How do you feel when a reader points out the spelling mistake(s) you have made?

It hasn’t happened yet, even though I do my own proof reading, but that is probably due to my own background in English Language Support where I train myself to spot any error.

What do you like most about visiting KUF?

For the most part, it is the friendliness of nearly everyone in the group. However, the chance to have a go at short stories for the various anthologies is a real plus as I try to improve as a writer.

What is on your near horizon?

I have just started a sequel to The Vanishing called The Enemy Within. It takes place just after the end of the first book and covers events up to the first anniversary of the Vanishing itself. As well as that, I will be doing a short story for each of the two upcoming anthologies. I am looking forward to the End of the World anthology as I have a story in mind for it already, and because the theme was originally my idea!

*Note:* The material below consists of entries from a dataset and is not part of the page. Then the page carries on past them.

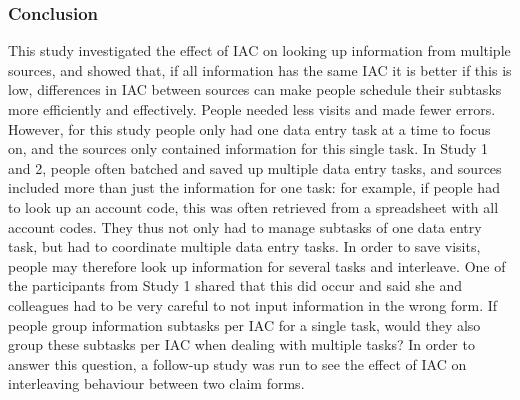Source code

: \begin{table}
\begin{itemize}

%

\subsubsection{Conclusion}
This study investigated the effect of IAC on looking up information from multiple sources, and showed that, if all information has the same IAC it is better if this is low, differences in IAC between sources can make people schedule their subtasks more efficiently and effectively. People needed less visits and made fewer errors. 
However, for this study people only had one data entry task at a time to focus on, and the sources only contained information for this single task. In Study 1 and 2, people often batched and saved up multiple data entry tasks, and sources included more than just the information for one task: for example, if people had to look up an account code, this was often retrieved from a spreadsheet with all account codes. They thus not only had to manage subtasks of one data entry task, but had to coordinate multiple data entry tasks. In order to save visits, people may therefore look up information for several tasks and interleave. One of the participants from Study 1 shared that this did occur and said she and colleagues had to be very careful to not input information in the wrong form. If people group information subtasks per IAC for a single task, would they also group these subtasks per IAC when dealing with multiple tasks? In order to answer this question, a follow-up study was run to see the effect of IAC on interleaving behaviour between two claim forms. 



\end{itemize}
\end{table}
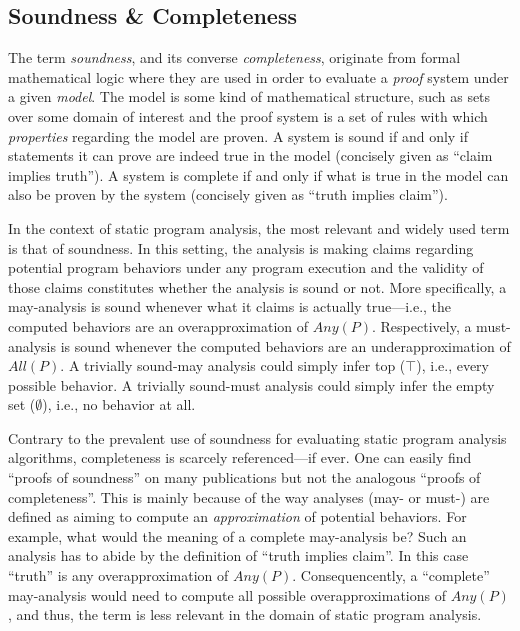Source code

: \subsection{Soundness \& Completeness}

The term \emph{soundness}, and its converse \emph{completeness}, originate from
formal mathematical logic where they are used in order to evaluate a \emph{proof}
system under a given \emph{model}. The model is some kind of mathematical
structure, such as sets over some domain of interest and the proof system is a
set of rules with which \emph{properties} regarding the model are proven. A
system is sound if and only if statements it can prove are indeed true in the
model (concisely given as ``claim implies truth''). A system is complete if and
only if what is true in the model can also be proven by the system (concisely
given as ``truth implies claim'').

In the context of static program analysis, the most relevant and widely used
term is that of soundness. In this setting, the analysis is making claims
regarding potential program behaviors under any program execution and the
validity of those claims constitutes whether the analysis is sound or not. More
specifically, a may-analysis is sound whenever what it claims is actually
true---i.e., the computed behaviors are an overapproximation of $Any(P)$.
Respectively, a must-analysis is sound whenever the computed behaviors are an
underapproximation of $All(P)$. A trivially sound-may analysis could simply
infer top ($\top$), i.e., every possible behavior. A trivially sound-must
analysis could simply infer the empty set ($\emptyset$), i.e., no behavior at
all.

Contrary to the prevalent use of soundness for evaluating static program
analysis algorithms, completeness is scarcely referenced---if ever. One can
easily find ``proofs of soundness'' on many publications but not the analogous
``proofs of completeness''. This is mainly because of the way analyses (may- or
must-) are defined as aiming to compute an \emph{approximation} of potential
behaviors. For example, what would the meaning of a complete may-analysis be?
Such an analysis has to abide by the definition of ``truth implies claim''. In
this case ``truth'' is any overapproximation of $Any(P)$. Consequencently, a
``complete'' may-analysis would need to compute all possible overapproximations
of $Any(P)$, and thus, the term is less relevant in the domain of static
program analysis.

Where can we find you for more information?
A not particularly up to date blog, mainly due to lack of interest. However, if anyone starts to read it I may visit and post more often!
My titles on
An excellent blog set up by Lynda Wilcox. I have written a couple of blog posts for it in the last few months.

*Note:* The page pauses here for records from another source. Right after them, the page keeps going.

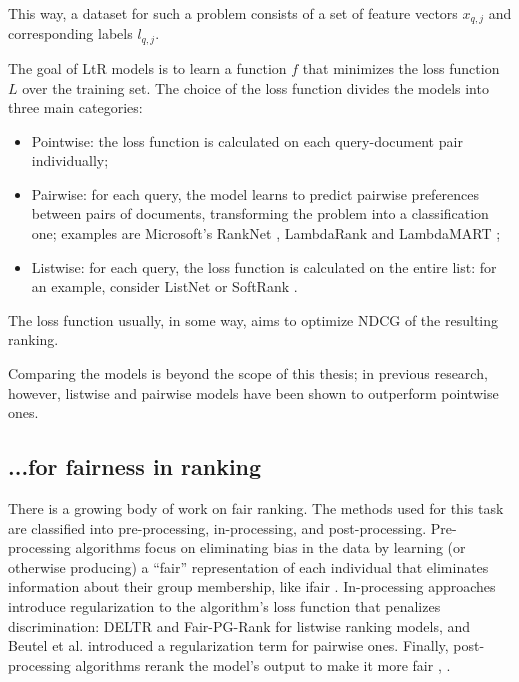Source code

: This way, a dataset for such a problem consists of a set of feature vectors $x_{q,j}$ and corresponding labels $l_{q,j}$.

The goal of LtR models is to learn a function $f$ that minimizes the loss function $L$ over the training set. The choice of the loss function divides the models into three main categories:

\begin{itemize}
\item Pointwise: the loss function is calculated on each query-document pair individually;
\item Pairwise: for each query, the model learns to predict pairwise preferences between pairs of documents, transforming the problem into a classification one;
examples are Microsoft’s RankNet \cite{RankNet}, LambdaRank \cite{LambdaRank} and LambdaMART \cite{LambdaMART};
\item Listwise: for each query, the loss function is calculated on the entire list: for an example, consider ListNet \cite{ListNet} or SoftRank \cite{taylor2008softrank}.
\end{itemize}

The loss function usually, in some way, aims to optimize NDCG of the resulting ranking.

Comparing the models is beyond the scope of this thesis; in previous research, however, listwise \cite{10.1145/2866571} and pairwise \cite{RankNet} models have been shown to outperform pointwise ones.

\subsection{...for fairness in ranking}

There is a growing body of work on fair ranking. The methods used for this task are classified into pre-processing, in-processing, and post-processing. Pre-processing algorithms focus on eliminating bias in the data by learning (or otherwise producing) a “fair” representation of each individual that eliminates information about their group membership, like ifair \cite{ifair}. In-processing approaches introduce regularization to the algorithm’s loss function that penalizes discrimination: DELTR \cite{DELTR} and Fair-PG-Rank \cite{fpgrank} for listwise ranking models, and Beutel et al. \cite{beutelpairwise} introduced a regularization term for pairwise ones. Finally, post-processing algorithms rerank the model’s output to make it more fair \cite{linkedin}, \cite{RAPF}.


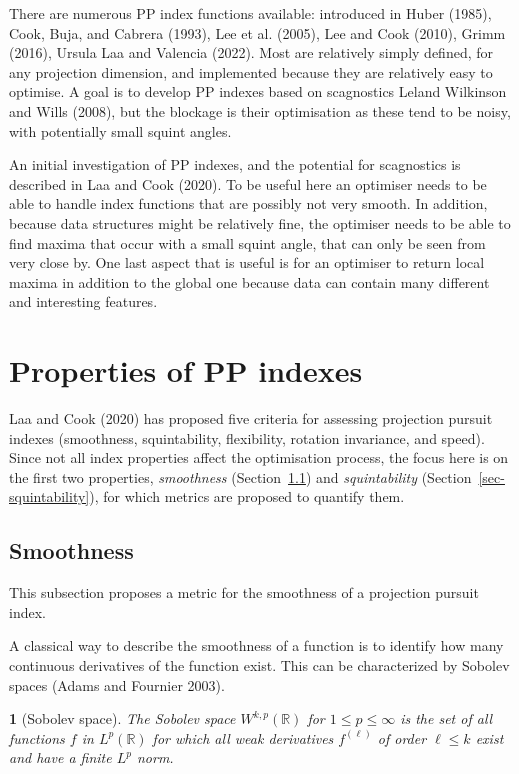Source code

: \documentclass[
  12pt,
]{interact}
\theoremstyle{plain}
\newtheorem{defn}{\protect\definitionname}
\providecommand{\definitionname}{Definition}
\begin{document}
There are numerous PP index functions available: introduced in Huber
(1985), Cook, Buja, and Cabrera (1993), Lee et al. (2005), Lee and Cook
(2010), Grimm (2016), Ursula Laa and Valencia (2022). Most are
relatively simply defined, for any projection dimension, and implemented
because they are relatively easy to optimise. A goal is to develop PP
indexes based on scagnostics Leland Wilkinson and Wills (2008), but the
blockage is their optimisation as these tend to be noisy, with
potentially small squint angles.

An initial investigation of PP indexes, and the potential for
scagnostics is described in Laa and Cook (2020). To be useful here an
optimiser needs to be able to handle index functions that are possibly
not very smooth. In addition, because data structures might be
relatively fine, the optimiser needs to be able to find maxima that
occur with a small squint angle, that can only be seen from very close
by. One last aspect that is useful is for an optimiser to return local
maxima in addition to the global one because data can contain many
different and interesting features.

\section{Properties of PP indexes}\label{sec-PP-properties}

Laa and Cook (2020) has proposed five criteria for assessing projection
pursuit indexes (smoothness, squintability, flexibility, rotation
invariance, and speed). Since not all index properties affect the
optimisation process, the focus here is on the first two properties,
\emph{smoothness} (Section~\ref{sec-smoothness}) and
\emph{squintability} (Section~\ref{sec-squintability}), for which
metrics are proposed to quantify them.

\subsection{Smoothness}\label{sec-smoothness}

This subsection proposes a metric for the smoothness of a projection
pursuit index.

A classical way to describe the smoothness of a function is to identify
how many continuous derivatives of the function exist. This can be
characterized by Sobolev spaces (Adams and Fournier 2003).

\begin{defn}[Sobolev space]\label{def:sobolev_space}
The Sobolev space $W^{k,p}(\mathbb{R})$ for $1\leq p\leq \infty$ is the set of all functions $f$ in $L^p(\mathbb{R})$ for which all weak derivatives $f^{(\ell)}$ of order $\ell\leq k$ exist and have a finite $L^p$ norm.
\end{defn}
\end{document}
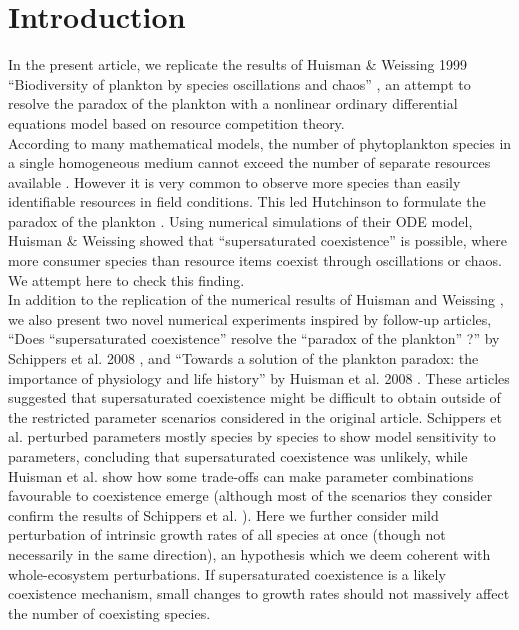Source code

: \section{Introduction}
In the present article, we replicate the results of Huisman \& Weissing 1999 ``Biodiversity of plankton by species oscillations and chaos'' \cite{1999:Huisman}, an attempt to resolve the paradox of 
the plankton \cite{1961:Hutchinson} with a nonlinear ordinary differential equations model based on resource competition theory.\\

According to many mathematical models, the number of phytoplankton species in a single homogeneous medium cannot exceed the number of separate resources available \cite{1960:Hardin,1973:Phillips,1980:Armstrong}. However it is very common to observe more species than easily identifiable resources in field conditions. This led Hutchinson to formulate the paradox of the plankton \cite{1961:Hutchinson}. Using numerical simulations of their ODE model, Huisman \& Weissing \cite{1999:Huisman} showed that ``supersaturated coexistence'' is possible, where more consumer species than resource items coexist through oscillations or chaos. We attempt here to check this finding. \\

In addition to the replication of the numerical results of Huisman and Weissing \cite{1999:Huisman}, we also present two novel numerical experiments inspired by follow-up articles, ``Does ``supersaturated coexistence'' resolve the ``paradox of the plankton'' ?'' by Schippers et al. 2008 \cite{2008:Schippers}, and ``Towards a solution of the plankton paradox: the importance of physiology and life history'' by Huisman et al. 2008 \cite{2008:Huisman}. These articles suggested that supersaturated coexistence might be difficult to obtain outside of the restricted parameter scenarios considered in the original article. Schippers et al. \cite{2008:Schippers} perturbed parameters mostly species by species to show model sensitivity to parameters, concluding that supersaturated coexistence was unlikely, while Huisman et al. \cite{2008:Huisman} show how some trade-offs can make parameter combinations favourable to coexistence emerge (although most of the scenarios they consider confirm the results of Schippers et al. \cite{2008:Schippers}). Here we further consider mild perturbation of intrinsic growth rates of all species at once (though not necessarily in the same direction), an hypothesis which we deem coherent with whole-ecosystem perturbations. If supersaturated coexistence is a likely coexistence mechanism, small changes to growth rates should not massively affect the number of coexisting species.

  1. I found that a very moving interview joo. David is clearly a family man who shares his love of literature with his children, yet keeps his writing & family life separate. I like that.
    Having a thin skin & being a writer don't mix I suppose, but then I'm sure the same thing applies to any creative profession. When we've created something through a labour of love, rejection is hard even though we say we will take it on the chin, it still hurts.
    Another different interview joo.
    All writers with such different personalities , yet they all have that one thing in


  2. I loved reading this interview. I loved how he is first and foremost a family guy and incorporates the love of reading with his family and sections the writing away in a compartment type of thing and puts his family first.

    Any creator can be sensitive to findings of critism, but I guess this goes with the territory.

    Lovely interview enjoyed reading this Joo

    I too find KUF a very friendly place to be, although I am still trying to find my way around.

  3. Lovely stuff. David, no writer ever has skin so thick that criticism always bounces off, and if they say they do, they're fibbing. Try to see it like having to eat vegetables you don't like the taste of - you will transform them into vitamins that make you stronger and healthier! (I'm sure you've tried this one with your kids when they won't eat their greens...)

    Looking forward to reading your short stories in the new KUF anthologies!